Джастина с Молли отошли еще не очень далеко, и поэтому у Питера была надежда догнать их.
– Ну что ж, я оставляю вас двоих, – обратился он к Лиону и Ольвии, – и надеюсь, что скучать вы не будете.
– Я действительно очень рад, что вы приехали, – обратился Лион к Ольвии и повернулся в сторону Питера. – А вам, мистер Бэкстер, я желаю хорошей игры и полного самообладания.
– Очень актуально, очень актуально, – согласился Питер, – когда мяч не слушается меня, я просто прихожу в бешенство…
V. ОКСФОРД
Ольвия
– Прошу прощения, – сказал Лион, когда они остались наедине с Ольвией, – вечером нам не удалось поговорить… У меня из головы не выходит мысль о том, что я, кажется, о вас что-то слышал. Правда это было давно: я даже не могу припомнить когда.
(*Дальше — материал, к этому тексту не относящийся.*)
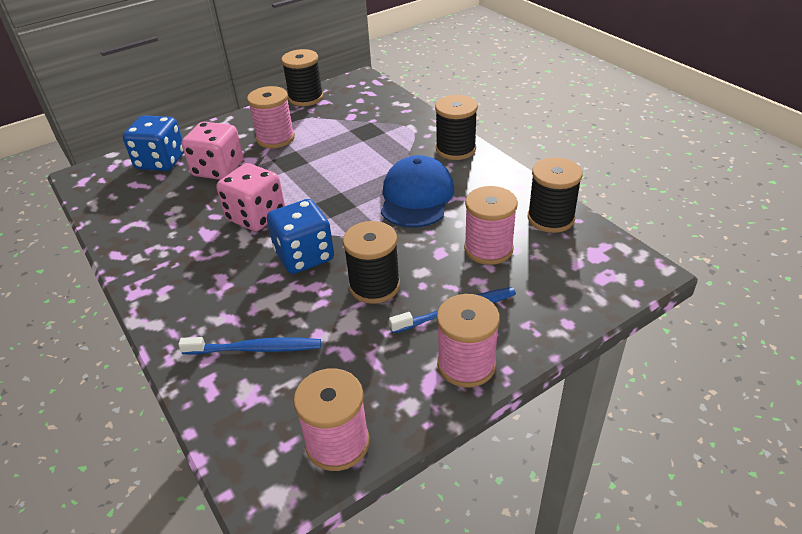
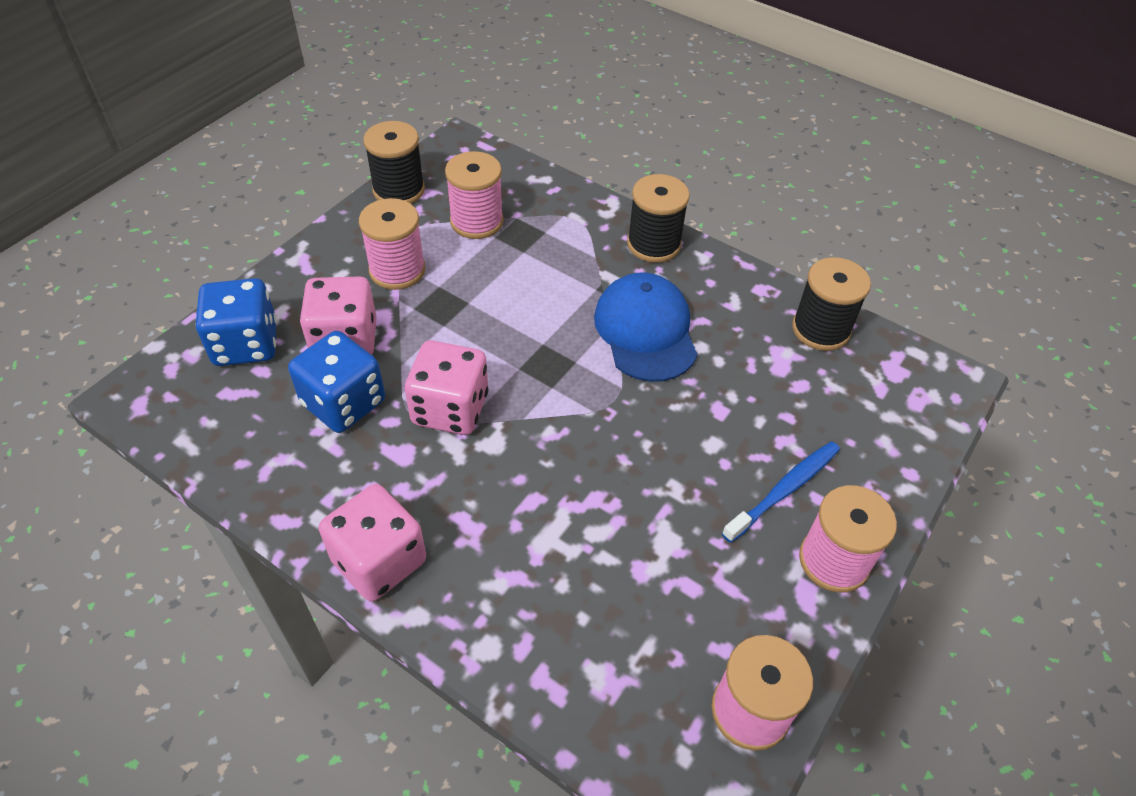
camera: 25 degrees left, 10 degrees up
blue toothbrush [178,337,321,355] -> none
blue dice [267,199,334,274] -> blue dice moved to [288,331,385,433]
black spool [343,221,400,304] -> none
pink spool [464,186,518,265] -> pink spool moved to [445,151,504,239]
none -> pink dice [319,484,426,601]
– Вполне возможно, – Ольвия скромно потупила взор. – Я сама художник и была довольно известна в шестидесятые годы благодаря своим геометрическим картинам.
– О! – удивился Лион. – Весьма польщен. Очень приятно познакомиться с интересным человеком. Но почему вы говорите о себе в прошедшем времени? Насколько я знаю, если художник становится известным, то слава не покидает его до конца жизни. Наверное у вас есть какие-то глубокие причины, раз вы говорите именно так?
Ольвия устало вздохнула.
– Видите ли, – обратилась она к Лиону, – художники, которые остаются известными до конца жизни, обычно до своих последних дней эксплуатируют одну и ту же находку, один и тот же прием, который когда-то принес им славу. А у меня совершенно другой характер. Хоть мои первые картины, благодаря которым я приобрела известность, и были проданы очень дорого – я, так сказать, ни минуты не почивала на лаврах: я продолжала экспериментировать.
– Весьма смелое решение, – отозвался Лион.
– В принципе я согласна с вами, потому что тот стиль, который я открыла, ту же вошел в моду, а так как я в нем перестала работать, то вместо меня в нем сорвали куш десятки других художников, которые нагло копировали мои картины.